DIRECTIONS:
An exact transcript of every entry is required, without any of the pictures.
|---|
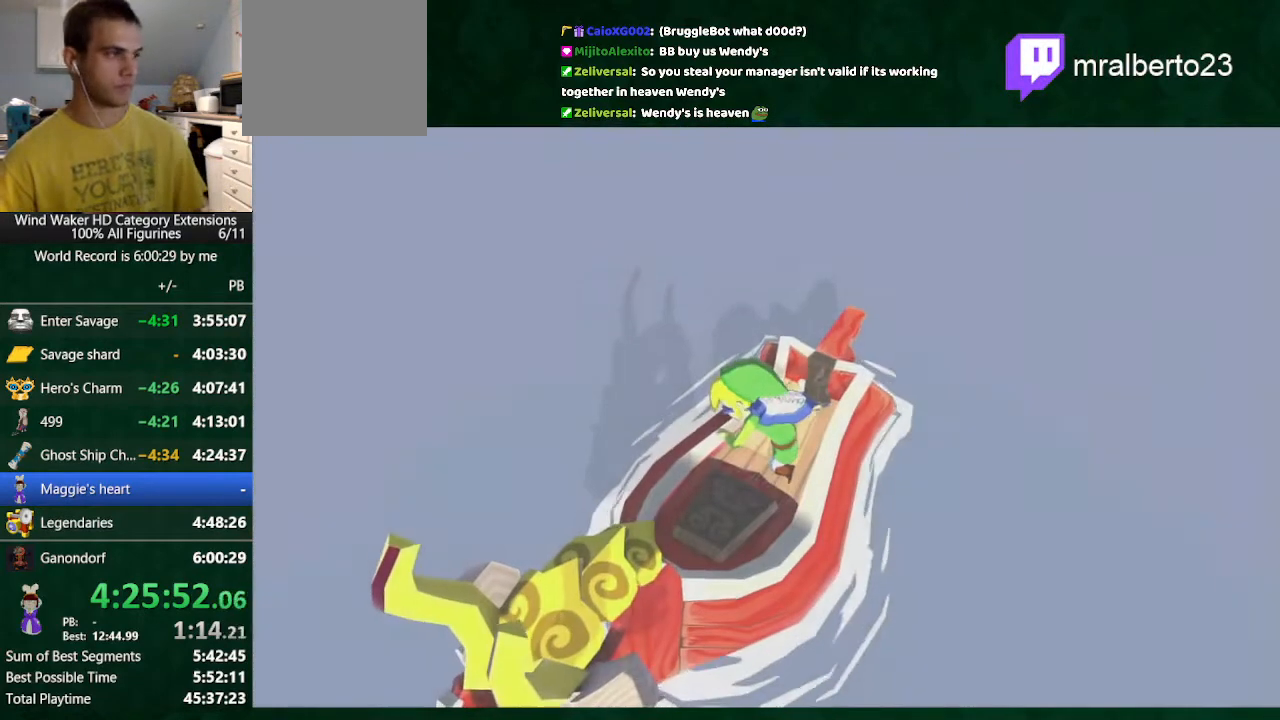
{"buttons": ["L2"], "left_stick": "center", "right_stick": "center", "events": [[267, "L2", "down"]]}
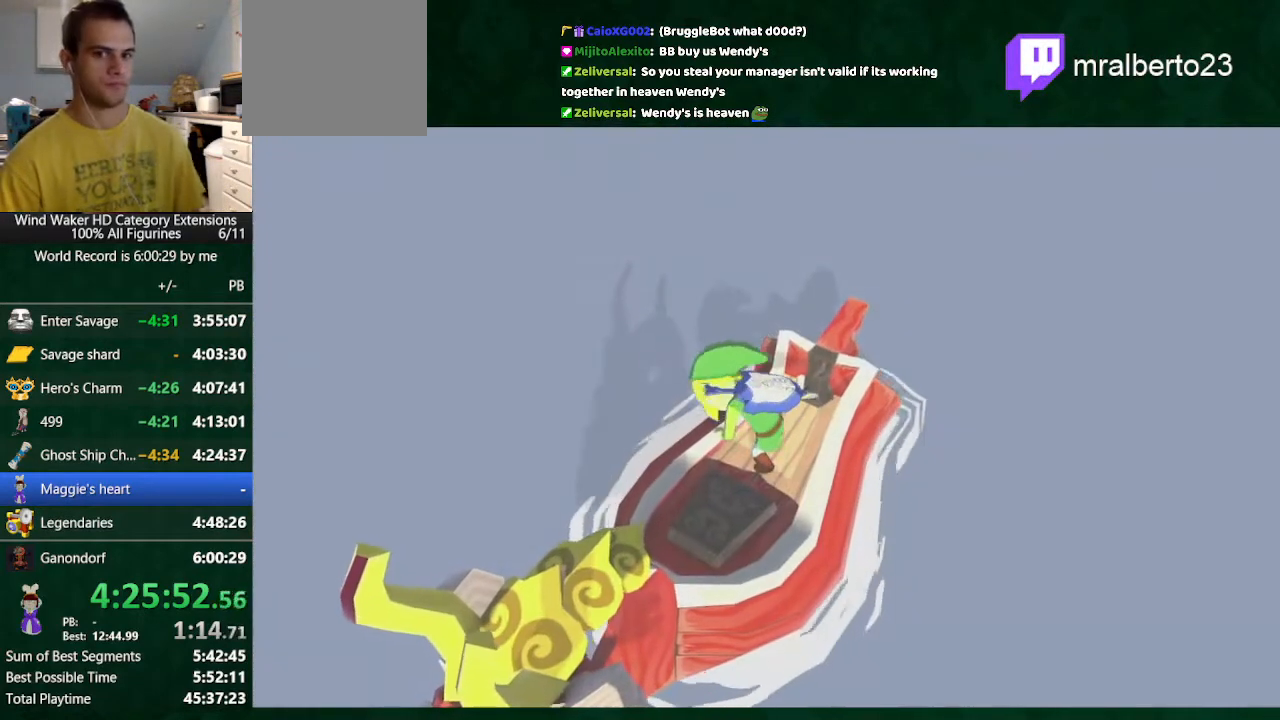
{"buttons": ["L2"], "left_stick": "center", "right_stick": "center", "events": []}
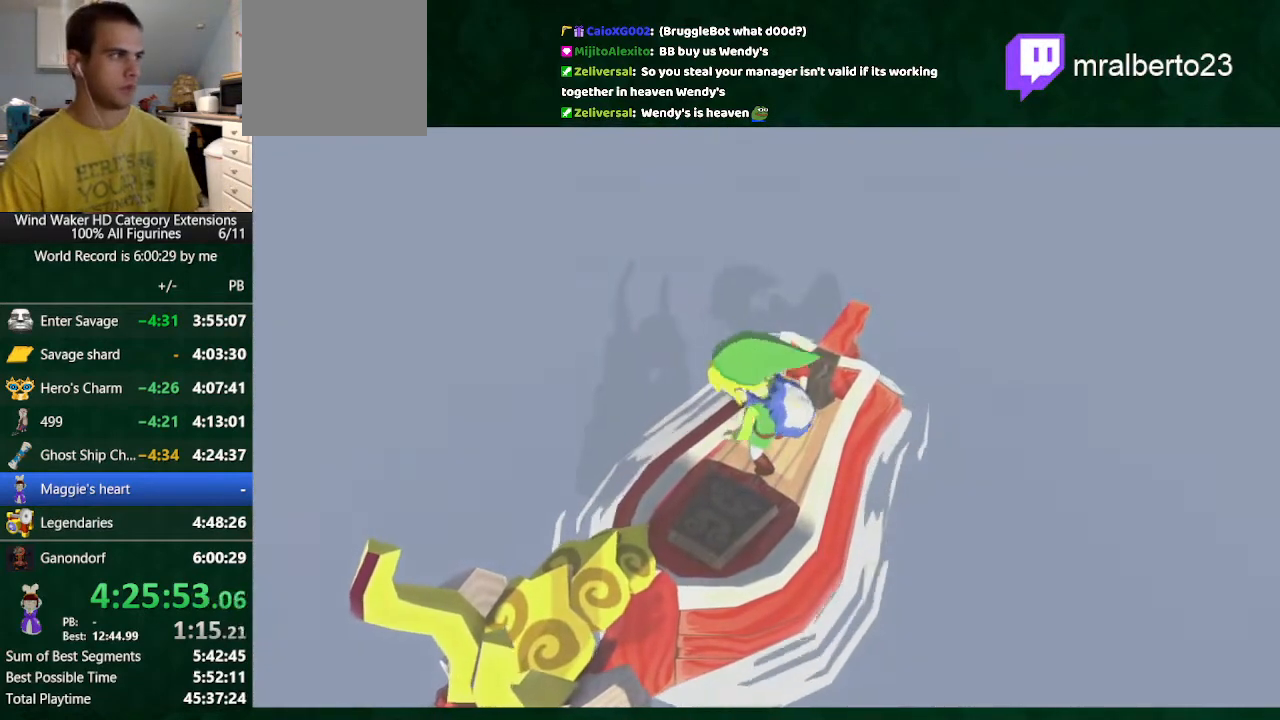
{"buttons": ["L2"], "left_stick": "right", "right_stick": "center", "events": [[167, "left_stick", "right"]]}
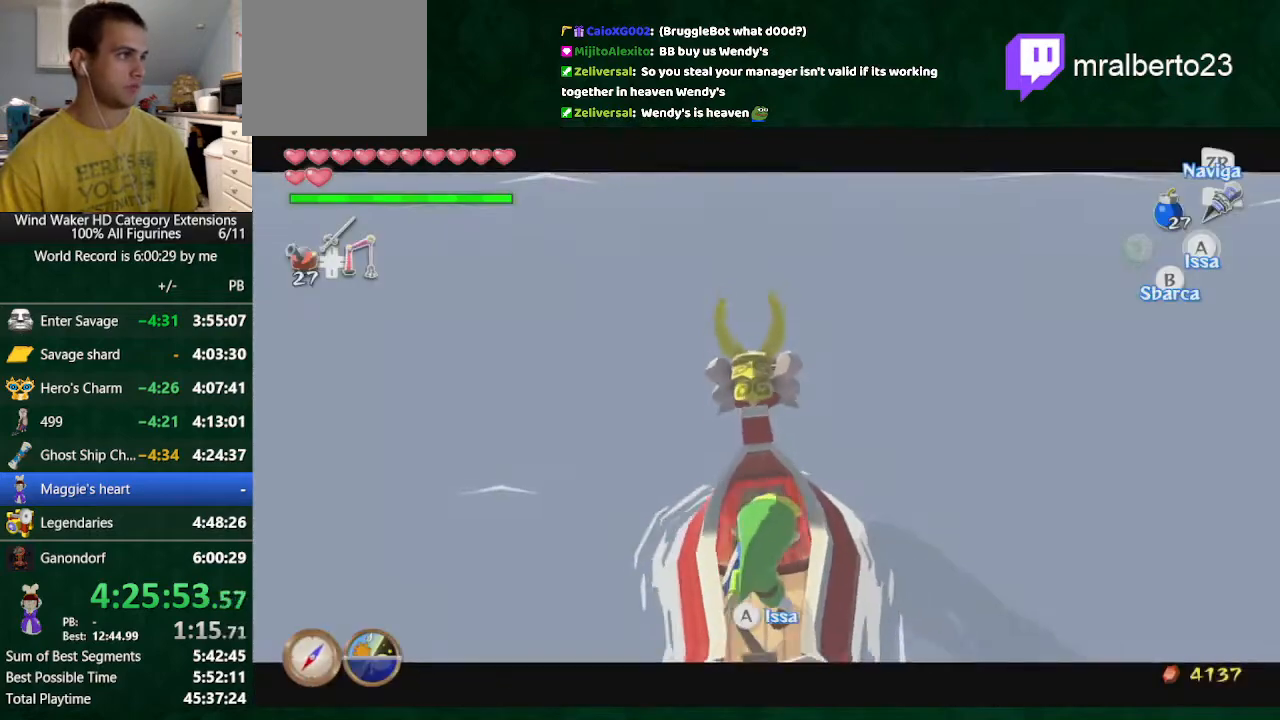
{"buttons": [], "left_stick": "right", "right_stick": "center", "events": [[133, "right_stick", "up-right"], [200, "L2", "up"], [367, "right_stick", "center"]]}
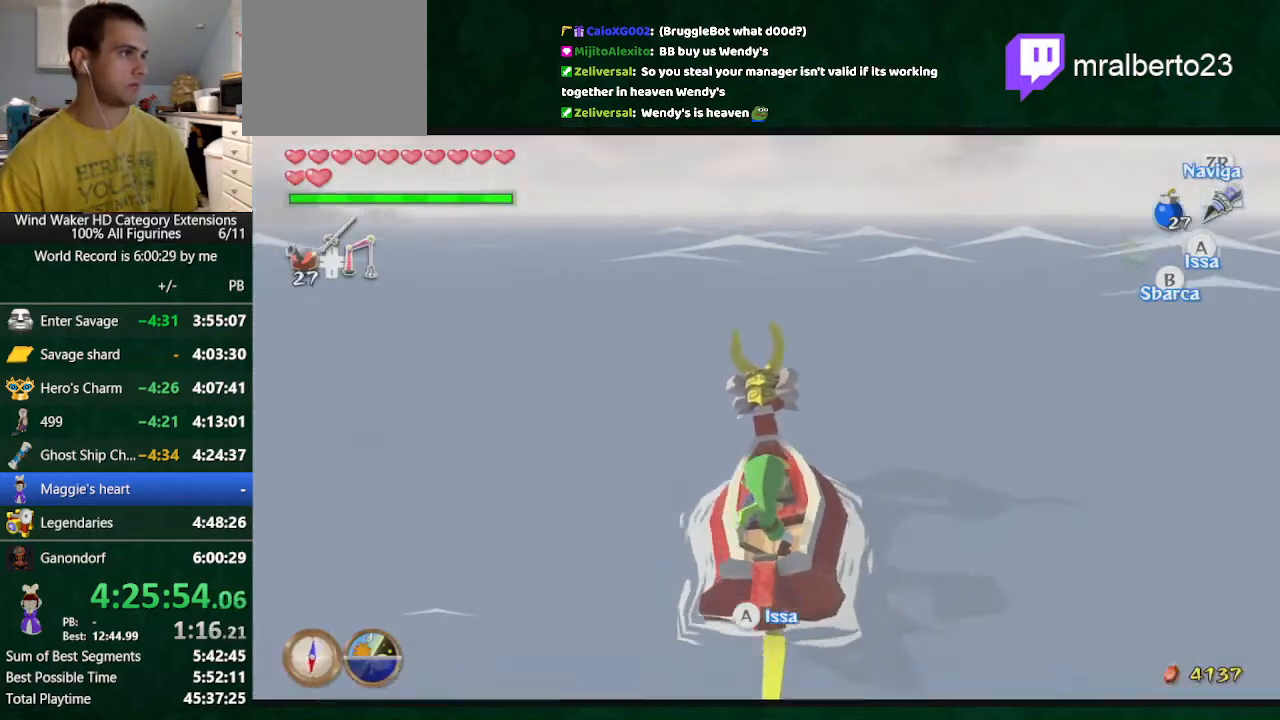
{"buttons": ["A"], "left_stick": "center", "right_stick": "down-right", "events": [[133, "right_stick", "down-right"], [333, "left_stick", "center"], [333, "right_stick", "center"], [400, "A", "down"], [400, "right_stick", "down-right"]]}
|---|
PROBLEM SOLUTION:
{"buttons": ["L2"], "left_stick": "center", "right_stick": "center", "events": [[267, "L2", "down"]]}
{"buttons": ["L2"], "left_stick": "center", "right_stick": "center", "events": []}
{"buttons": ["L2"], "left_stick": "right", "right_stick": "center", "events": [[167, "left_stick", "right"]]}
{"buttons": [], "left_stick": "right", "right_stick": "center", "events": [[133, "right_stick", "up-right"], [200, "L2", "up"], [367, "right_stick", "center"]]}
{"buttons": ["A"], "left_stick": "center", "right_stick": "down-right", "events": [[133, "right_stick", "down-right"], [333, "left_stick", "center"], [333, "right_stick", "center"], [400, "A", "down"], [400, "right_stick", "down-right"]]}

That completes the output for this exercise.